[Saved data entries]
• • • •
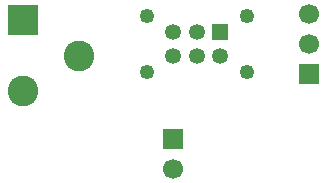
<source format=gbr>
%TF.GenerationSoftware,KiCad,Pcbnew,9.0.3*%
%TF.CreationDate,2025-08-05T13:39:03+02:00*%
%TF.ProjectId,Robotic_arm,526f626f-7469-4635-9f61-726d2e6b6963,rev?*%
%TF.SameCoordinates,Original*%
%TF.FileFunction,Soldermask,Bot*%
%TF.FilePolarity,Negative*%
%FSLAX46Y46*%
G04 Gerber Fmt 4.6, Leading zero omitted, Abs format (unit mm)*
G04 Created by KiCad (PCBNEW 9.0.3) date 2025-08-05 13:39:03*
%MOMM*%
%LPD*%
G01*
G04 APERTURE LIST*
%ADD10R,2.600000X2.600000*%
%ADD11C,2.600000*%
%ADD12C,1.250000*%
%ADD13R,1.350000X1.350000*%
%ADD14C,1.350000*%
%ADD15R,1.700000X1.700000*%
%ADD16C,1.700000*%
G04 APERTURE END LIST*
D10*
%TO.C,J4*%
X132800000Y-75500000D03*
D11*
X132800000Y-81500000D03*
X137500000Y-78500000D03*
%TD*%
D12*
%TO.C,J1*%
X151750000Y-79892500D03*
X151750000Y-75142500D03*
X143250000Y-79892500D03*
X143250000Y-75142500D03*
D13*
X149500000Y-76517500D03*
D14*
X147500000Y-76517500D03*
X145500000Y-76517500D03*
X149500000Y-78517500D03*
X147500000Y-78517500D03*
X145500000Y-78517500D03*
%TD*%
D15*
%TO.C,J3*%
X145500000Y-85500000D03*
D16*
X145500000Y-88040000D03*
%TD*%
D15*
%TO.C,J2*%
X157000000Y-80040000D03*
D16*
X157000000Y-77500000D03*
X157000000Y-74960000D03*
%TD*%
M02*

</source>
• • • •
WHAT NEEDS TO BE DONE:
Type out all of the records exactly, leaving out any picture.

OUTPUT:
<source format=gbr>
%TF.GenerationSoftware,KiCad,Pcbnew,9.0.3*%
%TF.CreationDate,2025-08-05T13:39:03+02:00*%
%TF.ProjectId,Robotic_arm,526f626f-7469-4635-9f61-726d2e6b6963,rev?*%
%TF.SameCoordinates,Original*%
%TF.FileFunction,Soldermask,Bot*%
%TF.FilePolarity,Negative*%
%FSLAX46Y46*%
G04 Gerber Fmt 4.6, Leading zero omitted, Abs format (unit mm)*
G04 Created by KiCad (PCBNEW 9.0.3) date 2025-08-05 13:39:03*
%MOMM*%
%LPD*%
G01*
G04 APERTURE LIST*
%ADD10R,2.600000X2.600000*%
%ADD11C,2.600000*%
%ADD12C,1.250000*%
%ADD13R,1.350000X1.350000*%
%ADD14C,1.350000*%
%ADD15R,1.700000X1.700000*%
%ADD16C,1.700000*%
G04 APERTURE END LIST*
D10*
%TO.C,J4*%
X132800000Y-75500000D03*
D11*
X132800000Y-81500000D03*
X137500000Y-78500000D03*
%TD*%
D12*
%TO.C,J1*%
X151750000Y-79892500D03*
X151750000Y-75142500D03*
X143250000Y-79892500D03*
X143250000Y-75142500D03*
D13*
X149500000Y-76517500D03*
D14*
X147500000Y-76517500D03*
X145500000Y-76517500D03*
X149500000Y-78517500D03*
X147500000Y-78517500D03*
X145500000Y-78517500D03*
%TD*%
D15*
%TO.C,J3*%
X145500000Y-85500000D03*
D16*
X145500000Y-88040000D03*
%TD*%
D15*
%TO.C,J2*%
X157000000Y-80040000D03*
D16*
X157000000Y-77500000D03*
X157000000Y-74960000D03*
%TD*%
M02*

</source>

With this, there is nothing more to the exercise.